Apple Inc. (AAPL): First Growth, Then Value, Now Income?

Page 2 of 2

We often compare Apple to peers in the consumer technology business such as Google Inc (NASDAQ:GOOG) , but with the company’s value proposition to investors reportedly shifting it may be interesting to look at it against other large-cap technology companies paying high yields as well. Microsoft Corporation (NASDAQ:MSFT) happens to fit in both categories, and we’d also include Intel Corporation (NASDAQ:INTC) and Texas Instruments Incorporated (NASDAQ:TXN) as income plays in the tech sector.

Texas Instruments and Microsoft pay yields of 3.2% and 3.3% respectively, and each posts a beta slightly above 1 (meaning they tend to trade more in line with the market than Apple does (the beta there is 0.7). Microsoft’s forward P/E multiple is even with Apple’s at 9, although in the case of Microsoft we would suspect a temporary bump to earnings from new versions of Windows and Office. Texas Instruments experienced a double-digit decline in revenue and earnings in the fourth quarter of 2012 versus a year earlier.

Intel’s yield is above 4%, and it trades at 10 times earnings whether we consider historical results or forward estimates. That company does look better from an income perspective than Apple hypothetically would, but where Apple has growing revenue and weak margins resulting in flat earnings, Intel has actually been experiencing a slight decline in sales, which combined with shrinking margins brought net income down 27% in its most recent quarter compared to the same period in the previous year.

Google, meanwhile, is working on generating income growth both from its advertising business and from better integrating Motorola Mobility Holdings. The trailing P/E is high (reflecting Motorola’s somewhat weak performance when it was brought onboard) but Google currently trades at 15 times consensus earnings for 2014.

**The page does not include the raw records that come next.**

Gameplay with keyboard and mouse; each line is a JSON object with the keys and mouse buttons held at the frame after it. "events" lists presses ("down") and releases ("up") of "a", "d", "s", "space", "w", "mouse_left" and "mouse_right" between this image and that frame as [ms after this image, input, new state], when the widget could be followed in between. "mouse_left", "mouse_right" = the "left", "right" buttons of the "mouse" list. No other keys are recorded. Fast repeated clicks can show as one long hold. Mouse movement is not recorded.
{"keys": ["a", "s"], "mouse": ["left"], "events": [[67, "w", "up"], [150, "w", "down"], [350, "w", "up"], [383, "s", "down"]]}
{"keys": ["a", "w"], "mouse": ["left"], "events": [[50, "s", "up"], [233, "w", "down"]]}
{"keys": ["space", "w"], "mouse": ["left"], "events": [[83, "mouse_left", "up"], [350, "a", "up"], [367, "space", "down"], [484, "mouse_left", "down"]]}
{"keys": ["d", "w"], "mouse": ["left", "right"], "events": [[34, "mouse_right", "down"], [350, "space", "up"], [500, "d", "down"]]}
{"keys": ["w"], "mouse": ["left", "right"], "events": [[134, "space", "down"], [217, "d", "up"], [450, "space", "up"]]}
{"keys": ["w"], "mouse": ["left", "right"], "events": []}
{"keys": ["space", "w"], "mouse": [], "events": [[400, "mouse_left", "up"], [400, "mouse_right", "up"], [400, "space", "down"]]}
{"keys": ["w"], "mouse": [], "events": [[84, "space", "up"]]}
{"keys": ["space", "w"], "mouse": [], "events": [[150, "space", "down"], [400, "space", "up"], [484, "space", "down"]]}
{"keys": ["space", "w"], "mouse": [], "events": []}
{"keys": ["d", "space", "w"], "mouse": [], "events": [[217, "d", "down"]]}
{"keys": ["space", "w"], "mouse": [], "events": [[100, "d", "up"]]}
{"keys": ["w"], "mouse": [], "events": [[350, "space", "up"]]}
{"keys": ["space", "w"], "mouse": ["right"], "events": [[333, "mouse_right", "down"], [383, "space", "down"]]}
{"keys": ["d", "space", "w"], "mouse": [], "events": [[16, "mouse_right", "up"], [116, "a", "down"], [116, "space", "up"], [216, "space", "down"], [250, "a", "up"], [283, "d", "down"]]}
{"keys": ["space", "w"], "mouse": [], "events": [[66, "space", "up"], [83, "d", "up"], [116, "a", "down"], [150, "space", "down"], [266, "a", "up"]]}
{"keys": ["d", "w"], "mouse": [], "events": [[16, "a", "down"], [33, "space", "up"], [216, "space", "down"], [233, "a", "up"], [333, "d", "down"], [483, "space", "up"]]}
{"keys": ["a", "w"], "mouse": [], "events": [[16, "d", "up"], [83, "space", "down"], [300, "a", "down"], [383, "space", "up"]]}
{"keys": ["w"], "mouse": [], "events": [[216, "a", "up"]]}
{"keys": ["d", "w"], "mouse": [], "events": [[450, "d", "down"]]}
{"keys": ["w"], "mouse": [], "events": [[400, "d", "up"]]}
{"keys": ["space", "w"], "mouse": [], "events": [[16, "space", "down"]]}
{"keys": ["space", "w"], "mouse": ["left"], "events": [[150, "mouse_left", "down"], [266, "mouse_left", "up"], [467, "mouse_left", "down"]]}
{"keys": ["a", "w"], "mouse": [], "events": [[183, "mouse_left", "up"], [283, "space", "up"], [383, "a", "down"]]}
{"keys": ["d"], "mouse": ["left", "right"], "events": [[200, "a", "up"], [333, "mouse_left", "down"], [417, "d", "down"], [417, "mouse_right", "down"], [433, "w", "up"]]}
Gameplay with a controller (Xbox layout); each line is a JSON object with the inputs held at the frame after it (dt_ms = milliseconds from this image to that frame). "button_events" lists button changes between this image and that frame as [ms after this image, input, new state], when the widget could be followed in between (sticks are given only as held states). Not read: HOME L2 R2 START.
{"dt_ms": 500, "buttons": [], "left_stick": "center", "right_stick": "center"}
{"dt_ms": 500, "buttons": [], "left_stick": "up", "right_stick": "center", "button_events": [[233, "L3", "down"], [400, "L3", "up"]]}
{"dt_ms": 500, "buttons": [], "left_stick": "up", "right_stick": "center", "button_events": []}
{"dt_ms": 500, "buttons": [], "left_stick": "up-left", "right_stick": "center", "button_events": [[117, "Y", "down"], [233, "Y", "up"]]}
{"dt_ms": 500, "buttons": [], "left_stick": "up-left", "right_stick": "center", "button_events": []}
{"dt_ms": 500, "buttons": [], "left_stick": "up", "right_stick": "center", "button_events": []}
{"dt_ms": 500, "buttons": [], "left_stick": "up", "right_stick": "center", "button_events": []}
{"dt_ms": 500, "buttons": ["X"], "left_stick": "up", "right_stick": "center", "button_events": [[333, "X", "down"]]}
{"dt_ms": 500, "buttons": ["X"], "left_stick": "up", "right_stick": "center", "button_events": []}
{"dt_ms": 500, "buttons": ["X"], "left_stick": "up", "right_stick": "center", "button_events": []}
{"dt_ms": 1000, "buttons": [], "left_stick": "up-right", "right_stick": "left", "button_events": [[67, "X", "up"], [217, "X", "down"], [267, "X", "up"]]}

We do think that Google has more growth opportunities than Apple, but that may be fully accounted for in its premium pricing. From a dividend perspective, if Apple Inc. (NASDAQ:AAPL) does end up paying a 3.6% yield that would be quite competitive with other large tech companies: its business seems more stable than that of the three peers we looked at, though Intel would still pay a higher yield and would, like Apple, continue to have a value case as well.